Hallar las coordenadas del vértice,los puntos de corte con el eje \( x \) y graficar las siguiente función \( y=-10 x^{2}+12 x+35 \) \[ 5: 20 \text { a.m } \]

Alright, I need to find the coordinates of the vertex, the points where the function \( y = -10x^2 + 12x + 35 \) intersects the x-axis, and then graph the function. Let's break this down step by step. First, to find the vertex of a quadratic function in the form \( y = ax^2 + bx + c \), I can use the formula for the x-coordinate of the vertex: \( x = -\frac{b}{2a} \). Here, \( a = -10 \) and \( b = 12 \). Plugging these values in: \[ x = -\frac{12}{2 \times (-10)} = -\frac{12}{-20} = 0.6 \] Now, to find the y-coordinate of the vertex, I'll substitute \( x = 0.6 \) back into the original equation: \[ y = -10(0.6)^2 + 12(0.6) + 35 = -10(0.36) + 7.2 + 35 = -3.6 + 7.2 + 35 = 38.6 \] So, the vertex is at \( (0.6, 38.6) \). Next, to find the points where the function intersects the x-axis, I need to solve for \( x \) when \( y = 0 \): \[ -10x^2 + 12x + 35 = 0 \] This is a quadratic equation, and I can use the quadratic formula \( x = \frac{-b \pm \sqrt{b^2 - 4ac}}{2a} \) to find the roots. Here, \( a = -10 \), \( b = 12 \), and \( c = 35 \).
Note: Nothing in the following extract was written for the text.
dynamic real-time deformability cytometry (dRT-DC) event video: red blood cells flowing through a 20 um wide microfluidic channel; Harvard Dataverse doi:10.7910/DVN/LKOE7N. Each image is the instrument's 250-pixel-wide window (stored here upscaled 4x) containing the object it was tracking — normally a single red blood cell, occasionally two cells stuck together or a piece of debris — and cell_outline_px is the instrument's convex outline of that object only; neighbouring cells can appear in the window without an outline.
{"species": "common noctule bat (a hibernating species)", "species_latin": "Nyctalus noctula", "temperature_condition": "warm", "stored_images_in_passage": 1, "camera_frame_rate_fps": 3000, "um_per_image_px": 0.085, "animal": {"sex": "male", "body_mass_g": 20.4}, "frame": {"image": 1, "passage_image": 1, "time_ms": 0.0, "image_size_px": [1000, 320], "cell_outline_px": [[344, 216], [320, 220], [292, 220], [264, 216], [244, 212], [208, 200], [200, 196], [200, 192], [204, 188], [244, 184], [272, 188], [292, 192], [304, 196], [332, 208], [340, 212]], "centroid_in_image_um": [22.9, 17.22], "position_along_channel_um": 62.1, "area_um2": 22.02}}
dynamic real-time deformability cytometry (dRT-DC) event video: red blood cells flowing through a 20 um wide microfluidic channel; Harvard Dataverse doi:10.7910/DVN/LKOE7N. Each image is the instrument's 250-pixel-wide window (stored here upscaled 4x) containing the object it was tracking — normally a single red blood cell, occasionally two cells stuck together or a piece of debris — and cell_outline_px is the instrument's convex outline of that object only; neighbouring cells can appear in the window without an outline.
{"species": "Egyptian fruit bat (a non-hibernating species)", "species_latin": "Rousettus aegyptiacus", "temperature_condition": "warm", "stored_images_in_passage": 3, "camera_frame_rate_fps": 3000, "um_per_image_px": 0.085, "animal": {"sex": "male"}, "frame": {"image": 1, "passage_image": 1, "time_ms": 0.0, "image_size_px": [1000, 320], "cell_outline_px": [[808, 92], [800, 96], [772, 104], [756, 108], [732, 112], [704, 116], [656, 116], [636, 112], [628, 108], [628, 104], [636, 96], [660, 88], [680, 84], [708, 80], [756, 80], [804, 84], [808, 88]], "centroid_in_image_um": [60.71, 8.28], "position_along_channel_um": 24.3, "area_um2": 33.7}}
First, calculate the discriminant: \[ D = b^2 - 4ac = 12^2 - 4(-10)(35) = 144 + 1400 = 1544 \] Since the discriminant is positive, there are two real roots: \[ x = \frac{-12 \pm \sqrt{1544}}{2(-10)} = \frac{-12 \pm 39.29}{-20} \] Calculating both possibilities: 1. \( x = \frac{-12 + 39.29}{-20} = \frac{27.29}{-20} = -1.3645 \) 2. \( x = \frac{-12 - 39.29}{-20} = \frac{-51.29}{-20} = 2.5645 \) So, the points of intersection with the x-axis are approximately \( (-1.36, 0) \) and \( (2.56, 0) \). Now, to graph the function \( y = -10x^2 + 12x + 35 \), I'll plot the vertex at \( (0.6, 38.6) \) and the x-intercepts at \( (-1.36, 0) \) and \( (2.56, 0) \). Since the coefficient of \( x^2 \) is negative, the parabola opens downward. I'll also plot a few additional points to get a better shape of the graph: - For \( x = -2 \): \( y = -10(-2)^2 + 12(-2) + 35 = -40 - 24 + 35 = -29 \) - For \( x = 0 \): \( y = -10(0)^2 + 12(0) + 35 = 35 \) - For \( x = 1 \): \( y = -10(1)^2 + 12(1) + 35 = -10 + 12 + 35 = 37 \) - For \( x = 3 \): \( y = -10(3)^2 + 12(3) + 35 = -90 + 36 + 35 = -19 \) Plotting these points and connecting them with a smooth curve will give the graph of the quadratic function.